La sua vita ha la stessa andatura di un’automobile ad una sola marcia, s’arrampica sulle salite, singhiozza in pianura e si blocca davanti alle discese.
Cresce rapidamente, anche troppo, al punto che il tempo perde il passo e lo lascia andare per conto suo.
Poi Gabriele ha 20 anni, si guarda indietro e si rende conto d’aver perso la strada di casa. Casa, molto più che una semplice parola, qualcosa di molto concreto, una montagna di mattoni e cemento, una vita di fatica e sudore. E abbandona quella casa per cercarne un’altra, una che gli costi meno, che gli chieda meno.

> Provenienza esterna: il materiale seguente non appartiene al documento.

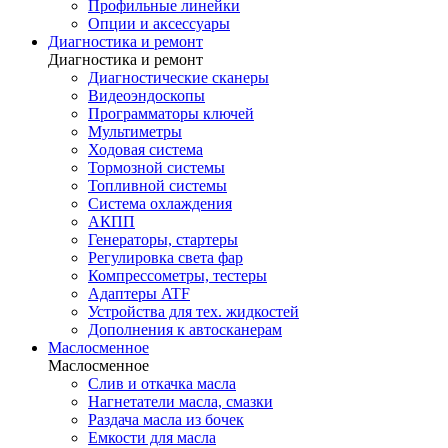
Профильные линейки
Опции и аксессуары
Диагностика и ремонт
Диагностика и ремонт
Диагностические сканеры
Видеоэндоскопы
Программаторы ключей
Мультиметры
Ходовая система
Тормозной системы
Топливной системы
Система охлаждения
АКПП
Генераторы, стартеры
Регулировка света фар
Компрессометры, тестеры
Адаптеры ATF
Устройства для тех. жидкостей
Дополнения к автосканерам
Маслосменное
Маслосменное
Слив и откачка масла
Нагнетатели масла, смазки
Раздача масла из бочек
Емкости для масла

Il ragazzo si fa uomo, ma non fa tutto da solo, la vita ci mette lo zampino, una grossa zampa che stravolge la sua esistenza spingendolo così a tornare. Il biglietto del ritorno però ha un prezzo alto da pagare, gli costa il passaggio dentro al tempo, quello stesso tempo che credeva d’aver seminato e che è lì ad attenderlo furioso, pronto per gettarglisi addosso.
Storia fatta di radici terrose annaffiate col vino, protetta da tradizioni di una volta che se pur sbiadite, stanno ancora in piedi, imperterrite a fare la guardia.